Os sem água de São Paulo.
por
Roberto Malvezzi, Gogó*
A nordestina que assistia televisão começa a chorar
quando vê o sofrimento de uma mulher paulistana da periferia, com a pia cheia
de pratos, o vaso sanitário cheio de outras coisas, há dois dias sem tomar
banho e sem saber como lidar com essa penúria de água.
Essa história ouvi na cidade de Canudos nesse
sábado passado, aqui no sertão da Bahia, local simbólico da luta nordestina
pela terra e pela água. Quem me contou foi o Pe. Alberto, pároco da cidade,
durante a romaria de Canudos que acontece todos os anos.
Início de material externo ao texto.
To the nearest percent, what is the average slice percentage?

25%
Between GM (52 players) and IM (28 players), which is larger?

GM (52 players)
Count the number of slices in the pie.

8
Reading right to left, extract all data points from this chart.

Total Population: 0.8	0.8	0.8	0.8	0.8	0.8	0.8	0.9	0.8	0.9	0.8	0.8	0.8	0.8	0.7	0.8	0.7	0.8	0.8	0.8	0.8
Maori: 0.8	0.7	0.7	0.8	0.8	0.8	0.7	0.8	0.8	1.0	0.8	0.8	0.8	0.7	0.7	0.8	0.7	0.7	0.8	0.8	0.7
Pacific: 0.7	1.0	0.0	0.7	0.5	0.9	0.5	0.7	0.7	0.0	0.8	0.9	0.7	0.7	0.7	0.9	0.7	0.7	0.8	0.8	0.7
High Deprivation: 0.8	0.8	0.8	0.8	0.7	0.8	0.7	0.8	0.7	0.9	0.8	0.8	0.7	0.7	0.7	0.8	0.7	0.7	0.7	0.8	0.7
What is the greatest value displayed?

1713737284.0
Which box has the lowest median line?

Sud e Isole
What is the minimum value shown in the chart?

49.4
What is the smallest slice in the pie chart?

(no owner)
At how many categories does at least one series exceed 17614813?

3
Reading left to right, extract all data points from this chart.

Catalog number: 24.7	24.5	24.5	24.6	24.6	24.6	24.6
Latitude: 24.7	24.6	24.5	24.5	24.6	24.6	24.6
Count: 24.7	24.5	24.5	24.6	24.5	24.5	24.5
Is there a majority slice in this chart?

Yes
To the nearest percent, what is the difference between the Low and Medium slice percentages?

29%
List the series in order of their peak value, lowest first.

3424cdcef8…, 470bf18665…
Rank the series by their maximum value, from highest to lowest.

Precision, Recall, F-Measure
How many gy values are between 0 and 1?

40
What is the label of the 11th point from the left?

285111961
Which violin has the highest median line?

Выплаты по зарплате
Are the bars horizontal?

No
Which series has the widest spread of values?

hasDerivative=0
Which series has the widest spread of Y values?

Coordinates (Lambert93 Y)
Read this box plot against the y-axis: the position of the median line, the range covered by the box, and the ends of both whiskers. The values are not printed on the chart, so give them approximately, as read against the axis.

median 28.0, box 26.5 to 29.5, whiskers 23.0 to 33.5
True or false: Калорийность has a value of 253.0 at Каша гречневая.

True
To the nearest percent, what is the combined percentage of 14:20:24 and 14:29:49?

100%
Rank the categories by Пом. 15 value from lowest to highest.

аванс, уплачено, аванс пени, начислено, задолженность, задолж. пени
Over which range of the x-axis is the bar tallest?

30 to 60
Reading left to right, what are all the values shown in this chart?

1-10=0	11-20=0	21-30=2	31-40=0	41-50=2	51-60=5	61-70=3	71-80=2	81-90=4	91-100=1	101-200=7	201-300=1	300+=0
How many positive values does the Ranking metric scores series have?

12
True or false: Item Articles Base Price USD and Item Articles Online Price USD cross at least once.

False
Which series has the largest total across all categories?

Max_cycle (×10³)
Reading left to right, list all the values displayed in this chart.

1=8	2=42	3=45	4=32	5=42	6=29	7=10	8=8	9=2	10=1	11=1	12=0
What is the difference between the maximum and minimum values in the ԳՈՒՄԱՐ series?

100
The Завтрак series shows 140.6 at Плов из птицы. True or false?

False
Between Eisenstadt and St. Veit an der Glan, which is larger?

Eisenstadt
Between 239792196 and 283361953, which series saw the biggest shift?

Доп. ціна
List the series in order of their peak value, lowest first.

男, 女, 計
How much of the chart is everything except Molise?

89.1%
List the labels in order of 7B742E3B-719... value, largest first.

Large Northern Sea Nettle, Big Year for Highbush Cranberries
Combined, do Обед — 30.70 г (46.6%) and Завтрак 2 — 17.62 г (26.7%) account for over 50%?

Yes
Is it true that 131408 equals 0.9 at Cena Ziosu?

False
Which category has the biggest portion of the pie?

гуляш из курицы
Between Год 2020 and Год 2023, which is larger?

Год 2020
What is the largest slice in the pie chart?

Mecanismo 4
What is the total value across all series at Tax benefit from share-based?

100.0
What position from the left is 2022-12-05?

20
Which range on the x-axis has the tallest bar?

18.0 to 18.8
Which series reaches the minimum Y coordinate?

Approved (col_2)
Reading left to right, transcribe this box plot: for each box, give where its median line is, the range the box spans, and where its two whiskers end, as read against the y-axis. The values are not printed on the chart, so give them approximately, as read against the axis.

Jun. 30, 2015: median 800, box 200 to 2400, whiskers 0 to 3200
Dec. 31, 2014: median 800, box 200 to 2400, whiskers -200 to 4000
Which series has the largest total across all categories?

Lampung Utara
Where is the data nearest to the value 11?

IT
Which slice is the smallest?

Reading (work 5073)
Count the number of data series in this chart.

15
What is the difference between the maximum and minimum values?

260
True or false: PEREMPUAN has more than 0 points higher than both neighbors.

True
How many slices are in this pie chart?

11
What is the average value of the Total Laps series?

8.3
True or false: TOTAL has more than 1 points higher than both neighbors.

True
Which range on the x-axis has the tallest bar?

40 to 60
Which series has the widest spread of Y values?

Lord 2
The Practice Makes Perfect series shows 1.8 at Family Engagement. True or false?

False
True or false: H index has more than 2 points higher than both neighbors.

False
Não queria estar na pele de Geraldo Alckmin quando
essa eleição passar. Quando os “sem água” saírem às ruas, como fizeram em
Cochabamba (Bolívia), em Rosário (Argentina) ou em tantas cidades nordestinas
em outras épocas, a classe política vai conhecer o que é a fúria popular
causada pela sede. Como se diz aqui pelo sertão “a fome e a sede tem cara de
herege”.
O sofrimento humano causado pela falta d’água se
generaliza em todo o país. Primeiro como resultado de um processo histórico de
degradação e maltrato para com nossos mananciais. Segundo pela incapacidade
total de nossas autoridades que tem poder de decisão de ver o que acontece e
tomar medidas preventivas contra o pior. Terceiro porque a questão eleitoral
não permite o debate sério que a cidade de São Paulo e outras regiões do país –
como o São Francisco – terão que tomar ao menos para sobreviver, causando até
piedade de uma senhora nordestina que sabe o que é passar uma vida labutando
por um pouco de água. Hoje, no sertão de Canudos, ela está muito melhor que a
paulistana.
O sofrimento humano deveria gerar solidariedade,
não preconceitos e raivas. Prefiro a sensibilidade da nordestina de Canudos que
todos os discursos feitos nessa eleição contra o Nordeste e seu povo. A voz das
redes sociais, então, mesmo vindo de médicos, advogados, políticos,
intelectuais, etc., espelha o que há de pior no ser humano. A lágrima da
nordestina o que há de melhor no Nordeste e no povo brasileiro.
Mas, Alckmin que se proteja. Basta um palito de
fósforo e essa água pega fogo.
* Roberto Malvezzi, Gogó, é da Equipe
CPP/CPT do São Francisco. Músico. Filósofo e Teólogo.